Every Saturday morning, I receive by email the latest newsletter from Alabama Pioneers. Many of these newsletters contain great advice for anyone researching their family. Today was another of those days so I am sharing that advice here since there are numerous Reeves' family histories, some of which include theories and family connections which have been proven to be incorrect along with other questionable information.

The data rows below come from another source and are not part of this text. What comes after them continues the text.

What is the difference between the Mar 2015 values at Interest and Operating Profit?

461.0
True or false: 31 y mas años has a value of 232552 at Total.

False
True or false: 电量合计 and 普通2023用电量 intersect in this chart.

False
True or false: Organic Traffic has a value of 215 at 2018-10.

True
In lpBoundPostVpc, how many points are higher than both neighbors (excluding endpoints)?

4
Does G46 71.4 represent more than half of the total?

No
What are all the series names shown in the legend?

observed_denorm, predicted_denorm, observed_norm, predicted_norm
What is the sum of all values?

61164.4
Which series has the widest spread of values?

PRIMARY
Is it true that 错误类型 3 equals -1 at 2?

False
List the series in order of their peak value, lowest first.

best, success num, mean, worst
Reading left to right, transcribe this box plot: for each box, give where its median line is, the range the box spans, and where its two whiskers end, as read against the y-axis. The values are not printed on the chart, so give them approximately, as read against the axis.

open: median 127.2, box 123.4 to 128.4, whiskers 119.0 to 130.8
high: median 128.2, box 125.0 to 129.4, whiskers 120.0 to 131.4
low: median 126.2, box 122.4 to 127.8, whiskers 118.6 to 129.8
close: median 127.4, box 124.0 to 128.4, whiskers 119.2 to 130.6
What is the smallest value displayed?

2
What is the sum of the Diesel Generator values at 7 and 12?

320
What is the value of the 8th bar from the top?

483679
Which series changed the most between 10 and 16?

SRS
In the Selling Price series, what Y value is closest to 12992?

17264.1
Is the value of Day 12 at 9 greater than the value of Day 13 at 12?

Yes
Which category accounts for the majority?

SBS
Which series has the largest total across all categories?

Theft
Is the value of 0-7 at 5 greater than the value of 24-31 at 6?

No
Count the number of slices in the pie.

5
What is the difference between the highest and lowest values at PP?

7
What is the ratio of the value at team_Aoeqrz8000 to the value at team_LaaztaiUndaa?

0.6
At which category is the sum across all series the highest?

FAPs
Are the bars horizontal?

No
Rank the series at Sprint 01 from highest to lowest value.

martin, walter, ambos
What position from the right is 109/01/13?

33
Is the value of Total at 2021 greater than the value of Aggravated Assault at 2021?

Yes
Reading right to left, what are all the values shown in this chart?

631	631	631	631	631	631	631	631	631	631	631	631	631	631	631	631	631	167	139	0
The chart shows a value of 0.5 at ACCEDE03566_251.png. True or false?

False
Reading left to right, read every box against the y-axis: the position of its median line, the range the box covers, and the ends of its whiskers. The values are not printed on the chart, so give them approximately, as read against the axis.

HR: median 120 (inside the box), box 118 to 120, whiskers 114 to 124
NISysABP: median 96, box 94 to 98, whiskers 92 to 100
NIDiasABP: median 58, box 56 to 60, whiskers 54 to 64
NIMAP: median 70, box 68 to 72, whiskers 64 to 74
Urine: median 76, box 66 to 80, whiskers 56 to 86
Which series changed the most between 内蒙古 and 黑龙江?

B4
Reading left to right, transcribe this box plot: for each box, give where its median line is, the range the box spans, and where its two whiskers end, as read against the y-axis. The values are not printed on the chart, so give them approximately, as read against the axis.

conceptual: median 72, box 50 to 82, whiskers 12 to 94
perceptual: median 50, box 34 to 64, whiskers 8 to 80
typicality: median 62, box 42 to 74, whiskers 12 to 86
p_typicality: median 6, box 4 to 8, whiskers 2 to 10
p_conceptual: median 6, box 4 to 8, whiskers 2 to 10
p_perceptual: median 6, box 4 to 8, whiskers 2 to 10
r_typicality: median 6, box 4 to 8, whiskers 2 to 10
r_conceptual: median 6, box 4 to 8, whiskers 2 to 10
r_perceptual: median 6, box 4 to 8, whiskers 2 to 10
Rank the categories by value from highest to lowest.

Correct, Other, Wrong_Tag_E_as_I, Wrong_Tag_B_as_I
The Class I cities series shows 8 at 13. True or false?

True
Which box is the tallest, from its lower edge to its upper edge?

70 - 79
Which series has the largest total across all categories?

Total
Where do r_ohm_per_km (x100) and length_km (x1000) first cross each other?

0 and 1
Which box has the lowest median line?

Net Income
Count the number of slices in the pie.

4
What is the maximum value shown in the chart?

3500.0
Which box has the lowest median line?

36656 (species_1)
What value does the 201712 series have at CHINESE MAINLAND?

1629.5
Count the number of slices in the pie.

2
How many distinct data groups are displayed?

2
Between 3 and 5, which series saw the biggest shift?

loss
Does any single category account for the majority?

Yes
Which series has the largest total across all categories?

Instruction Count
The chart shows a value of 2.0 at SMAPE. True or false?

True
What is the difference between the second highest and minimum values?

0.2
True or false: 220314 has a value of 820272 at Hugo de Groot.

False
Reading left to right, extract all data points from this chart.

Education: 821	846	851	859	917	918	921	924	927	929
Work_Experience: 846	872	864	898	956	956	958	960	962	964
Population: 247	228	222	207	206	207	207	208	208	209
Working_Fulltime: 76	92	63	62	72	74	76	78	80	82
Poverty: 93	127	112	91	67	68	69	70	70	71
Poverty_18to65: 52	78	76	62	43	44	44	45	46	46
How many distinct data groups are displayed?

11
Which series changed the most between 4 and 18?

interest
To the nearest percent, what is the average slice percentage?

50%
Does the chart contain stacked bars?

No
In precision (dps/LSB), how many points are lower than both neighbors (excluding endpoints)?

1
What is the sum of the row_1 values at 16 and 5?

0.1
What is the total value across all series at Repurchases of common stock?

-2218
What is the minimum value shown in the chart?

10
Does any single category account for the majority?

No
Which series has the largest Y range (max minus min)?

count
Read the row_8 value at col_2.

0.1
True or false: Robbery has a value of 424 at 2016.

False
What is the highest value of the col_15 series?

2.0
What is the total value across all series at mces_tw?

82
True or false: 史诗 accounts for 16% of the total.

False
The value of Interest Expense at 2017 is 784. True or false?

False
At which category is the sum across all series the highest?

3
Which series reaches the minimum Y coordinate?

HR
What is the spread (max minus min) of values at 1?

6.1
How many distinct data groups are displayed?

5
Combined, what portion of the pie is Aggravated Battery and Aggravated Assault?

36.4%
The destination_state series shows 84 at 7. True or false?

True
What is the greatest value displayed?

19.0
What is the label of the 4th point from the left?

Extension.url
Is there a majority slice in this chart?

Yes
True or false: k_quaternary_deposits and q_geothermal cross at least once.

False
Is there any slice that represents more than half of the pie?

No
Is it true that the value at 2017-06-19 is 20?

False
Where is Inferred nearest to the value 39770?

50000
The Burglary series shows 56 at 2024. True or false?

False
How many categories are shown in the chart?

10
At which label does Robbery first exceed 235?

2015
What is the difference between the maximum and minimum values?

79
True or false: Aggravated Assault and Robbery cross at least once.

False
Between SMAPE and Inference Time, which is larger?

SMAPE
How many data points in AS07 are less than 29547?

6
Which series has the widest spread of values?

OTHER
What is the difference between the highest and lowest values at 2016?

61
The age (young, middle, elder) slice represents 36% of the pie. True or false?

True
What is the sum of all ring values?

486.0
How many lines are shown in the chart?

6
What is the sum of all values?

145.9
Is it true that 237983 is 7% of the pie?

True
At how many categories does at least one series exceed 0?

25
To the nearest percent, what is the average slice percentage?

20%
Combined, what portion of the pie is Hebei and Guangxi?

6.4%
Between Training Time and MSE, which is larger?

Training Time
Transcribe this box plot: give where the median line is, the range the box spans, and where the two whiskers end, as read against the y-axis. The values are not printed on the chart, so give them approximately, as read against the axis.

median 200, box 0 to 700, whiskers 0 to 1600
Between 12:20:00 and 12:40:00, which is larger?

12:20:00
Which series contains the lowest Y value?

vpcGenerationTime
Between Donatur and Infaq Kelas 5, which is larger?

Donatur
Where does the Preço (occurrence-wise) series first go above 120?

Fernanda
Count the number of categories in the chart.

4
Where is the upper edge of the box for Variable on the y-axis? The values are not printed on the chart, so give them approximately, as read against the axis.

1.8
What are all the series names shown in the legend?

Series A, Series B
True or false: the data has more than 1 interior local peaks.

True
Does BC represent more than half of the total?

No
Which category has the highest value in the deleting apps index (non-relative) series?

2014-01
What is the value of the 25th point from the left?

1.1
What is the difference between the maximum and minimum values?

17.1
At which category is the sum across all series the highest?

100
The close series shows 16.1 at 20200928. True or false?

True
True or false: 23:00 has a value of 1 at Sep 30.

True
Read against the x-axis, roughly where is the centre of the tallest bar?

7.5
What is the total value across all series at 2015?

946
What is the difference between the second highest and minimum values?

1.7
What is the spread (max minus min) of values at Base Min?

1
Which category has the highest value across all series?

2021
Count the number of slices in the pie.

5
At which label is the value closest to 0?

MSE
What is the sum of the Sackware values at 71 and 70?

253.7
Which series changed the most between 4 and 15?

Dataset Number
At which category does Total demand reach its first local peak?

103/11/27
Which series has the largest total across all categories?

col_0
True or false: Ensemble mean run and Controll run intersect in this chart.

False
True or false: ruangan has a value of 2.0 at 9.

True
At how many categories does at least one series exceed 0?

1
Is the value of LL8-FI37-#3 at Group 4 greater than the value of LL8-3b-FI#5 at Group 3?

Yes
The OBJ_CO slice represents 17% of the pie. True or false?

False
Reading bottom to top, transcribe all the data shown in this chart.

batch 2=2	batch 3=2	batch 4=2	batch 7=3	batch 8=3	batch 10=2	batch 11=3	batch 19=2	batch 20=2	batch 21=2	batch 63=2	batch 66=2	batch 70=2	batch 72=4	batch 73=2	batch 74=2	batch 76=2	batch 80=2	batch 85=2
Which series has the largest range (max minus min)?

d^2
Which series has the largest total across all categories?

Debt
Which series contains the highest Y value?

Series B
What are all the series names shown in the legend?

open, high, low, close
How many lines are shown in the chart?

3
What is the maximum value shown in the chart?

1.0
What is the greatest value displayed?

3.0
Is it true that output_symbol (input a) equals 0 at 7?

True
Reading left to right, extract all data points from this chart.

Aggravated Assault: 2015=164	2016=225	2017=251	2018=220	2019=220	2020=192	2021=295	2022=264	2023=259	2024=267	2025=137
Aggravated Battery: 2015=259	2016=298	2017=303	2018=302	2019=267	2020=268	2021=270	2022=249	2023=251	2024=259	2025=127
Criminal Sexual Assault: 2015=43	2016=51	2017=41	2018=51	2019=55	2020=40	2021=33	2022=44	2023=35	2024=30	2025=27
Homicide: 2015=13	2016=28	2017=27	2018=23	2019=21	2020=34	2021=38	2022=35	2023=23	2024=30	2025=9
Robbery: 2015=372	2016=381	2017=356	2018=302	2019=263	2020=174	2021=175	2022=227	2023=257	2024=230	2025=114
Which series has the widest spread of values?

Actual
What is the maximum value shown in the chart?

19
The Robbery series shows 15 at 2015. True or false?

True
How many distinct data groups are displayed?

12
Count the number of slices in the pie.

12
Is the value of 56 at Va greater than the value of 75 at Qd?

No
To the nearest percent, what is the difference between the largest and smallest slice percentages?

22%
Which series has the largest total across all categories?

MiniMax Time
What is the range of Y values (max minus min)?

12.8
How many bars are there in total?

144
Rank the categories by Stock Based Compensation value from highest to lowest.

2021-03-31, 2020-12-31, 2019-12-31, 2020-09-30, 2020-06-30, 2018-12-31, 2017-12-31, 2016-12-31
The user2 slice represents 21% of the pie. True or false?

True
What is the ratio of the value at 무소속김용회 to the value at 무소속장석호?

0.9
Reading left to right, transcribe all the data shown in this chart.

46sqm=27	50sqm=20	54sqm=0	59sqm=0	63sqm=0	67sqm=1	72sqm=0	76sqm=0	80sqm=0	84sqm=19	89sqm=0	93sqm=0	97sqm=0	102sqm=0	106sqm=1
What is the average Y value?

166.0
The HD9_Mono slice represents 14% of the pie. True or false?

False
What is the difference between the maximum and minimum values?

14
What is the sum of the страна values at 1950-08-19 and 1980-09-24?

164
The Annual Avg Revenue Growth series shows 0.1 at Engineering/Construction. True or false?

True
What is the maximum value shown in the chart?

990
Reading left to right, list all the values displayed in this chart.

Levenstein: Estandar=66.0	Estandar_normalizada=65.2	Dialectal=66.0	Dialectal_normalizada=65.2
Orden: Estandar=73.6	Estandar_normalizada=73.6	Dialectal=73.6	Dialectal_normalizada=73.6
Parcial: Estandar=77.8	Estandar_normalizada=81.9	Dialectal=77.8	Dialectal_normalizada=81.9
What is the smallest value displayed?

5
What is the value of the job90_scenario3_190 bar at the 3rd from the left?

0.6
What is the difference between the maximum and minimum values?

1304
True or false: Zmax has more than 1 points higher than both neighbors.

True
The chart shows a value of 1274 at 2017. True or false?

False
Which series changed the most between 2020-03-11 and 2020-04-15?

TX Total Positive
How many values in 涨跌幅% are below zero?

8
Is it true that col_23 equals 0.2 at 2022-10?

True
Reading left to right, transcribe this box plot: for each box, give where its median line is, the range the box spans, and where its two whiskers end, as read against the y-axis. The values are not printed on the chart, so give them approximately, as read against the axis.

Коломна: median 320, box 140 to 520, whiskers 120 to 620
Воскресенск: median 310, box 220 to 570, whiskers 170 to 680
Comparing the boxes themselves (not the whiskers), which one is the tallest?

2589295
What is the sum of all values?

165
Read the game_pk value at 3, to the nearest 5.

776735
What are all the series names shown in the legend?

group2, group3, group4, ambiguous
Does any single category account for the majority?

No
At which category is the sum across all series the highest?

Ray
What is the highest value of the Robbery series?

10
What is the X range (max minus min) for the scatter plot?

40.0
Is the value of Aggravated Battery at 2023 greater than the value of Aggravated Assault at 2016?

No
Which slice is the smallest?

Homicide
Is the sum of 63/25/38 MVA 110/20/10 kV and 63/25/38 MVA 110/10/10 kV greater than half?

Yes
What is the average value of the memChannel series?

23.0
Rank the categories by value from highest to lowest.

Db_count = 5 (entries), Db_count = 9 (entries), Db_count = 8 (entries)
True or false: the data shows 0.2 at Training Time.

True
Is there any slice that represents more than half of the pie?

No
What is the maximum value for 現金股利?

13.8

Alabama Pioneers Newsletter of Saturday, 2 June 2012
Have you discovered a family history has already been written about your family? Don't assume your job is done. While the history book is a good source of information, many family genealogies contain errors, especially if it was written before computers. Research up until 20 years ago was different from today. Family historians pursued their hobby by writing to other family members and requesting information. Most of the data came from memory or a few documents. Censuses, indexes, and vital records were usually unavailable. Memories were helpful with families that remained in one area for many generations but difficult if they moved and searching documents locally was much easier than traveling.
You still need to be careful if a professional genealogist researched and published the book, even with citations. In the 19th and 20th century, many family genealogies were produced to prove descent from founding fathers. Since genealogy was a source of income, sometimes, if a black sheep was discovered, a genealogy history might have been improved and information dropped on the errant ancestor. Many fraudulent pedigrees were done during this time. Beware of any work completed by Gustave Anjou (1863-1942). He forged many bogus genealogies according to the Genealogical Journal of the Utah Genealogical Association (vol. 19, nos. 1&2, 1991).
But don't abandon that family genealogy book. The information will usually provide a good starting point with leads to be checked and verified by finding primary records. Many original sources are now available online or on microfilm. Look for citations and use them to obtain copies of the original document and your family genealogy will be much more accurate.